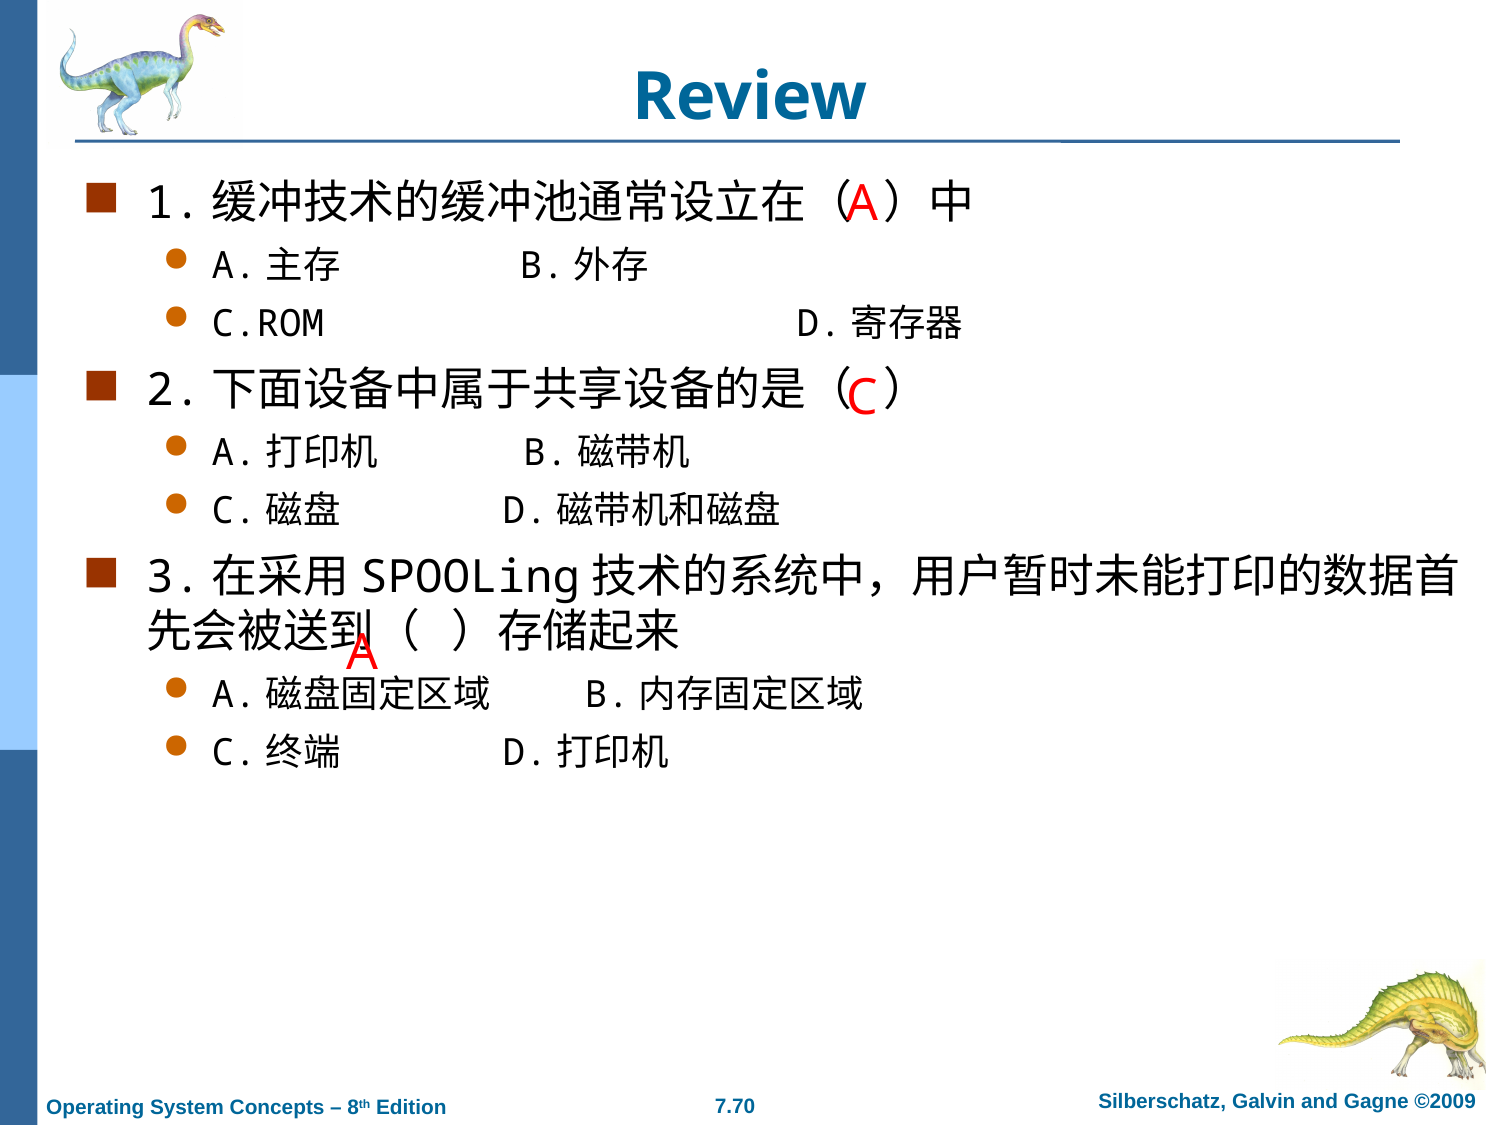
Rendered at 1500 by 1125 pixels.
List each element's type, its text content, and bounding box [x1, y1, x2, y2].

text_box A [832, 162, 976, 238]
title Review [75, 45, 1425, 141]
picture [46, 0, 243, 149]
picture [1275, 995, 1486, 1090]
text_box C [832, 356, 976, 432]
text_box A [331, 612, 475, 687]
text_box 1.缓冲技术的缓冲池通常设立在（ ）中 A.主存 B.外存 C.ROM D.寄存器 2.下面设备中属于共享设备的是（ ） A.打印机 B.磁带机 C.磁盘 D.磁带机和磁盘 3.在采用SPOOLing技术的系统中，用户暂时未能打印的数据首先会被送到（ ）存储起来 A.磁盘固定区域 B.内存固定区域 C.终端 D.打印机 [74, 165, 1500, 995]
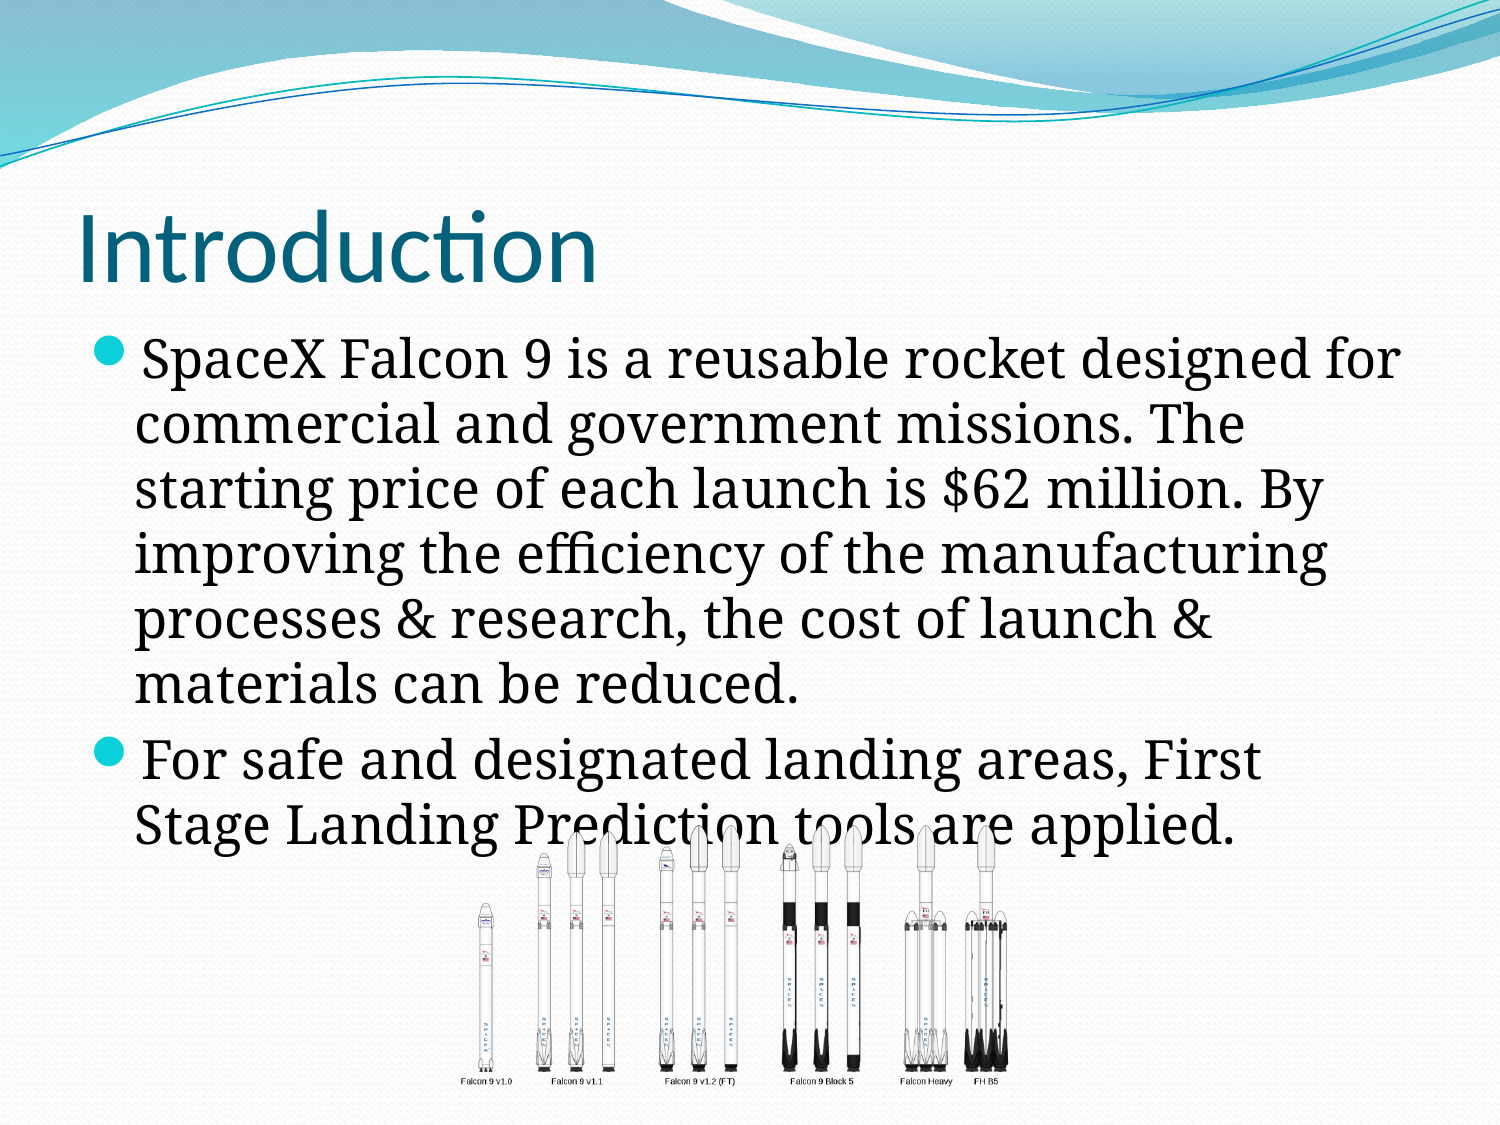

====

[Exercise] In your copy, exclude the pictures and repeat each entry above exactly.

[Output below]
Rendered at 1500 by 1125 pixels.
List each element's type, its text content, and bounding box [x1, y1, x2, y2].

text_box A [832, 162, 976, 238]
title Review [75, 45, 1425, 141]
picture [46, 0, 243, 149]
picture [1275, 995, 1486, 1090]
text_box C [832, 356, 976, 432]
text_box A [331, 612, 475, 687]
text_box 1.缓冲技术的缓冲池通常设立在（ ）中 A.主存 B.外存 C.ROM D.寄存器 2.下面设备中属于共享设备的是（ ） A.打印机 B.磁带机 C.磁盘 D.磁带机和磁盘 3.在采用SPOOLing技术的系统中，用户暂时未能打印的数据首先会被送到（ ）存储起来 A.磁盘固定区域 B.内存固定区域 C.终端 D.打印机 [74, 165, 1500, 995]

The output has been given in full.